A risk factor refers to any characteristic, attribute, or exposure of a person which increases the possibility of developing a health condition. Some factors which increase the likelihood of developing osteoporosis are beyond your control, such as age, ethnicity, gender, etc. However, some osteoporosis risk factors can be changed. Regardless of how old you are, you can do something about the health of your bone.
Daily, your own body breaks down bone and substitutes it with the new one. As you age, however, more bone will be lost than gained. In the event too much bone is lost, you can develop osteoporosis. Some of the osteoporosis risk factors that you can control are explained below.

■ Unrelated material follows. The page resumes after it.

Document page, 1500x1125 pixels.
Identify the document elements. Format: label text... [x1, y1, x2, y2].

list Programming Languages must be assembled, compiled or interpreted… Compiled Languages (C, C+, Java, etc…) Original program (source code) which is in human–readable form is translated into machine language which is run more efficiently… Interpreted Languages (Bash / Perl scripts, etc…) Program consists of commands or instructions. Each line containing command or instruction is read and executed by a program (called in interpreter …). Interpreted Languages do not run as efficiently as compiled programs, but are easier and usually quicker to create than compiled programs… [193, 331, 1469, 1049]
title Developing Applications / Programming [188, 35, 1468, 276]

Intakes of Low Vitamin D and Calcium
A lifelong inadequacy of calcium is a big factor in the osteoporosis disease development. Low intakes of calcium contribute to reduced bone density, early loss of bone, and an increased possibility of fractures. Vitamin D is vital for calcium absorption, so chronically low levels of it can contribute to this disease. Some studies indicate that vitamin D may be low in large portions of American population. However, it is difficult to interpret the data as the definition of the things that constitute deficiency can vary. Checking your vitamin D level is still a good idea if you are in a category of more advanced risk of deficiency.
Lack of Exercise
Regular exercise is important to prevent not just osteoporosis, but fractures too. Lack of physical activity expedites bone loss; while, weight-bearing exercises like resistant training and walking can maintain or increase the bone density, regardless of your age.

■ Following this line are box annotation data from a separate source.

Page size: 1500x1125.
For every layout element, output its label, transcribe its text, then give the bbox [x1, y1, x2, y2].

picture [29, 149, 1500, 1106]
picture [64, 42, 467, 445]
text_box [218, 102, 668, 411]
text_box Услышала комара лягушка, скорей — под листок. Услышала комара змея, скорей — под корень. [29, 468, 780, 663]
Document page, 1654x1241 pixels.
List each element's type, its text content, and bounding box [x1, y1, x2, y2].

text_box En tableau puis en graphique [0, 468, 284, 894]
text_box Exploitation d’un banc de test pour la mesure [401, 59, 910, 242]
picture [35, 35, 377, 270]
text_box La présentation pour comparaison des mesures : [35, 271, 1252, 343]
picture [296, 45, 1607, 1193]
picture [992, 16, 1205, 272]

Severely controlling the intake of food and being below a weight that is thought to be normal, can make your bone weaker.

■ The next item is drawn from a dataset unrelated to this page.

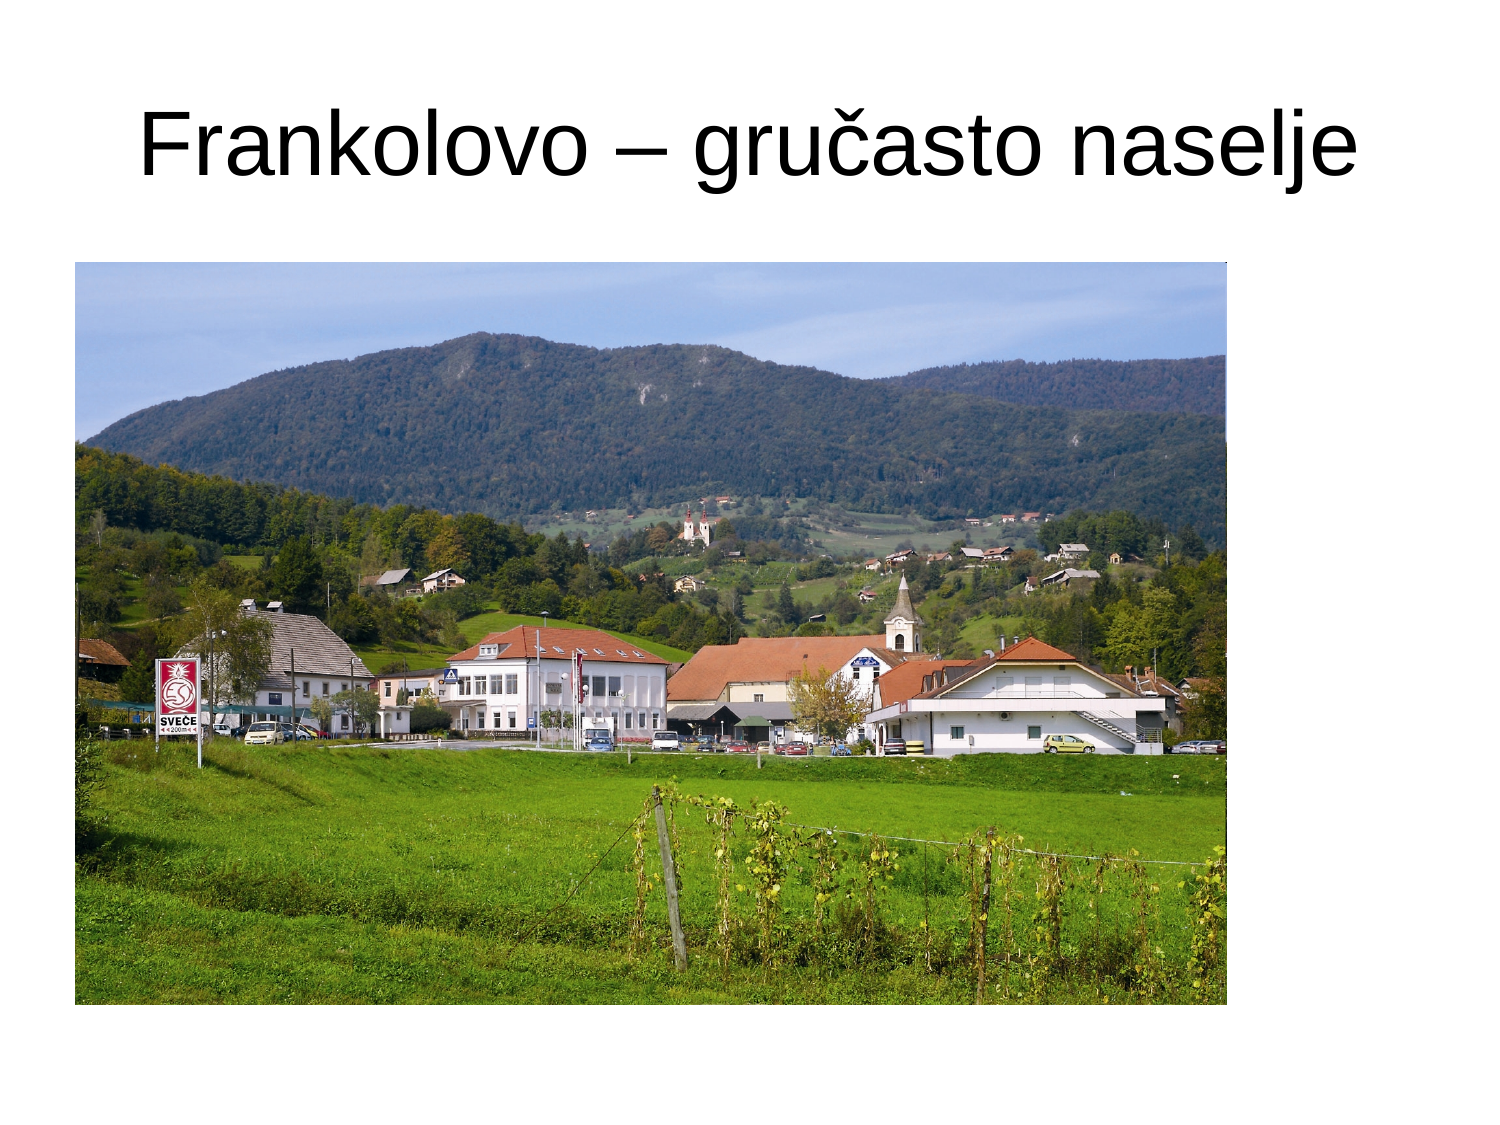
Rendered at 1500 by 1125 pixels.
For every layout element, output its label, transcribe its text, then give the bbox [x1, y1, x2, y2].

Here is one more reason to quit smoking – it is bad for human bones. It interferes with the natural production of testosterone and estrogen, which are required to build bone. It disrupts calcium absorption too, so why not quit smoking and do your health a favor.
Drinking adversely affects bone building, and it stimulates the process of bone loss. If you opt to drink alcohol, then do it within reasonable limits. For healthy men who are above 65 years of age and ladies of all ages, this means a maximum of one drink per day; and, for men aged 65 years and below, this means up to a couple of drinks a day.